Despite this, NATO has mobilized to create a new power complex to monitor and repel perceived threats to the Baltic Sea’s cable infrastructure. And so the US struggle to control global communications expands, now into northern latitudes. 


[1] Vaibhav Raghunandan and Petras Katinas, “December 2024-Monthly Analysis of Russian Fossil Fuel Exports and Sanctions,” Centre for Research on Energy and Clean Air, January 10, 202; Malte Humpert, “Russia’s Gazprom Sends Baltic LNG Through Arctic Avoiding Africa Detour,” gCaptain, September 10, 2024.
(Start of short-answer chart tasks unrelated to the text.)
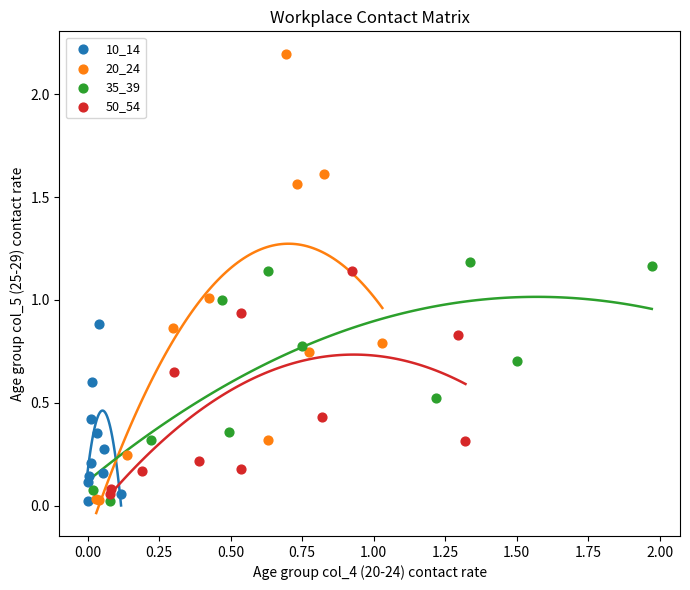

Which series has the largest Y range (max minus min)?

20_24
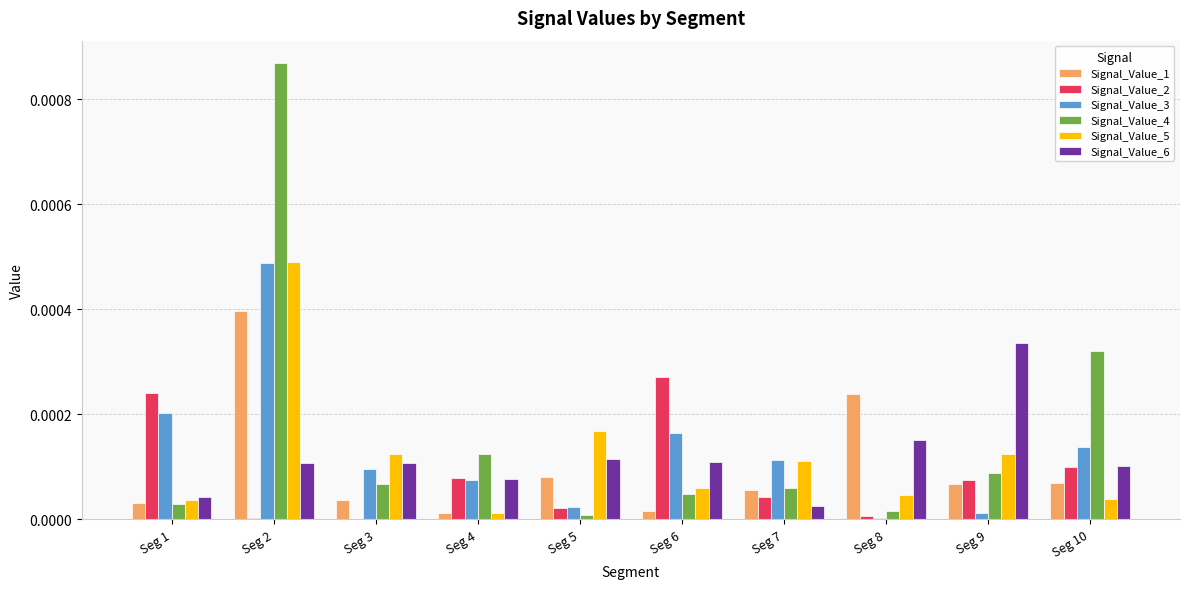

Which label corresponds to the largest value in the chart?

Seg 2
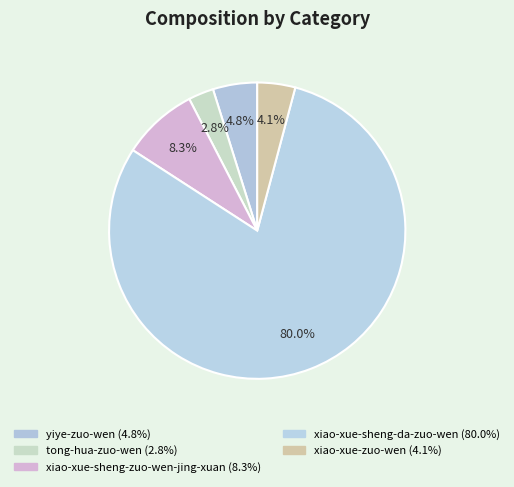

To the nearest percent, what portion does yiye-zuo-wen represent?

5%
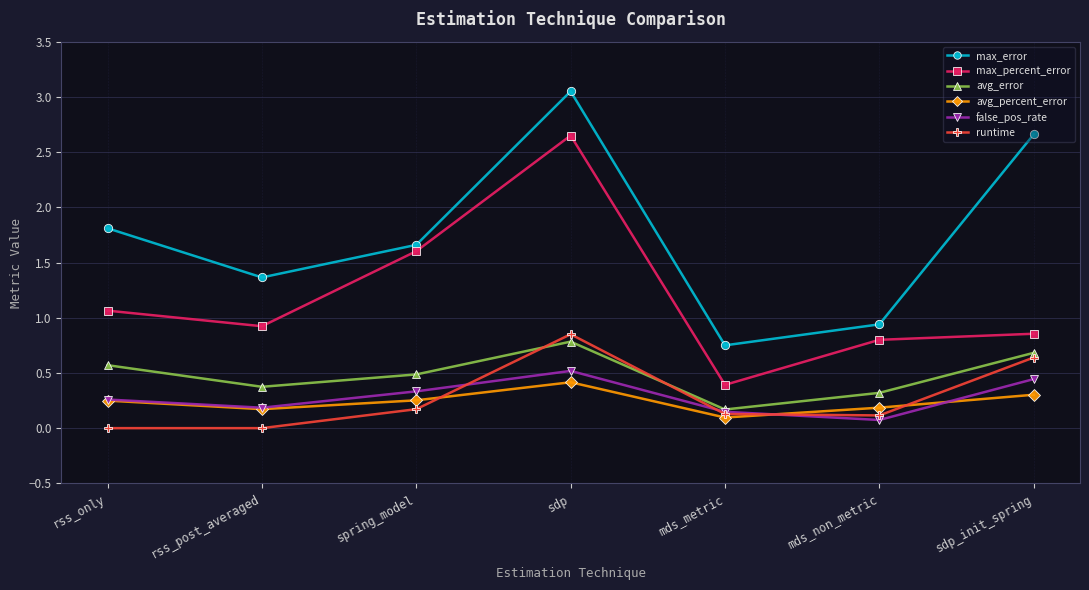

Which series has the widest spread of values?

max_error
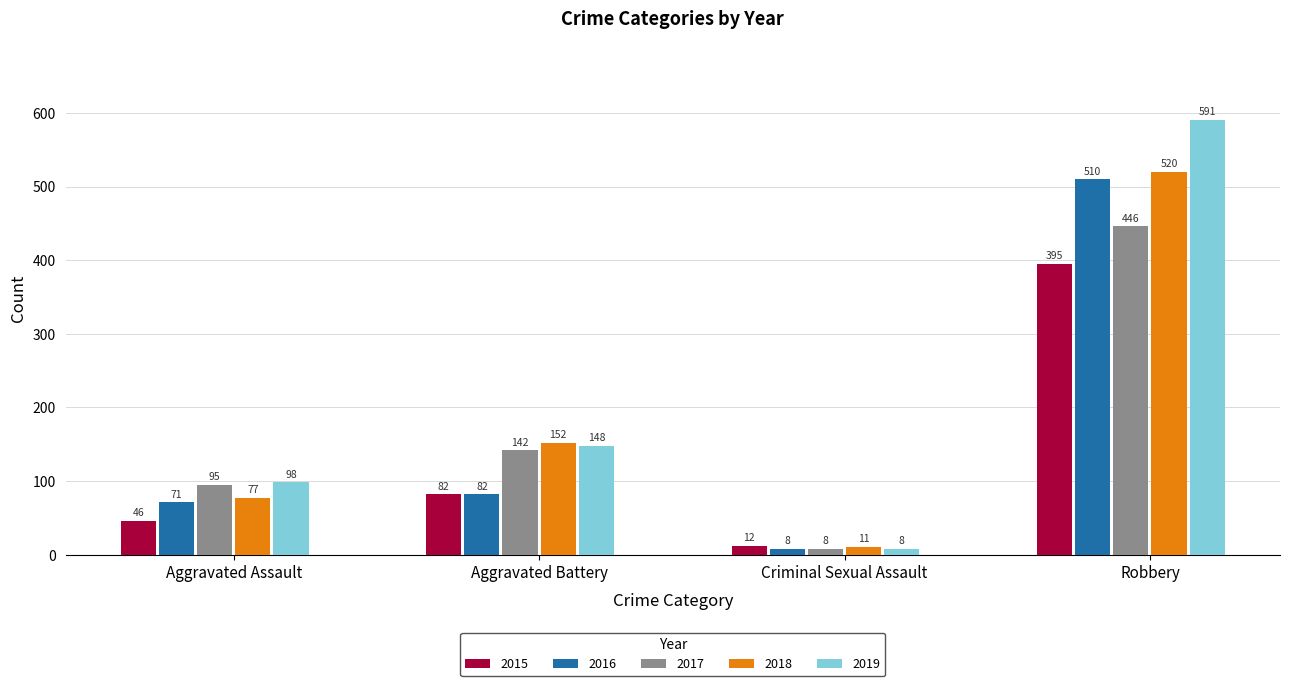

Reading right to left, list all the values displayed in this chart.

2015: 395	12	82	46
2016: 510	8	82	71
2017: 446	8	142	95
2018: 520	11	152	77
2019: 591	8	148	98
[2] Michael North, The Baltic: A History (Cambridge: Harvard, 2015), 320-21; Elisabeth Braw, “Russia’s Shadow Fleet Is Putting Danish Waters in Danger,” Foreign Policy, March 26, 2024,

[3] Winston Qiu, “US and its Allies Issue Joint Statement on the Security and Resilience of Undersea Cables,” Submarine Cable Networks, October 7, 2024.

[4] Lane Burdette, “What To Know About Submarine Cable Breaks,” Telegeography,  November 21, 2024.

[5] James Glanz, Elian Peltier and Pablo Robles, “Undersea Surgeons,” New York Times, November 29, 2024; Baltic Sea could be deliberate act: Norwegian premier,” Anadolu Agency 30 December 2024; Melissa Eddy and Johanna Lemola, ”Severing of Baltic Sea Cables Was ‘Sabotage,’ Germany Says,New York Times, November 19, 2024.

[7] Julian Borger, “NATO flotilla assembles off Estonia to protect undersea cables in Baltic Sea,” The Guardian, January 19, 2025.

[8] James Glanz, Elian Peltier and Pablo Robles, “Undersea Surgeons,” New York Times,  November 29, 2024; also, see Max Colchester and Bojan Pancevski, “The Deep-Sea Battle Over the World’s Data Cables Is Heating Up,” Wall Street Journal, January 23, 2025; Richard Milne, “Baltic Sea data cable damaged in latest case of potential sabotage,” Financial Times, January 26, 2025.

[9] Greg Miller, Robyn Dixon and Isaac Stanley-Becker, “Accidents, not Russian Sabotage, behind undersea cable damage, officials say,” Washington Post,  January 19, 2025.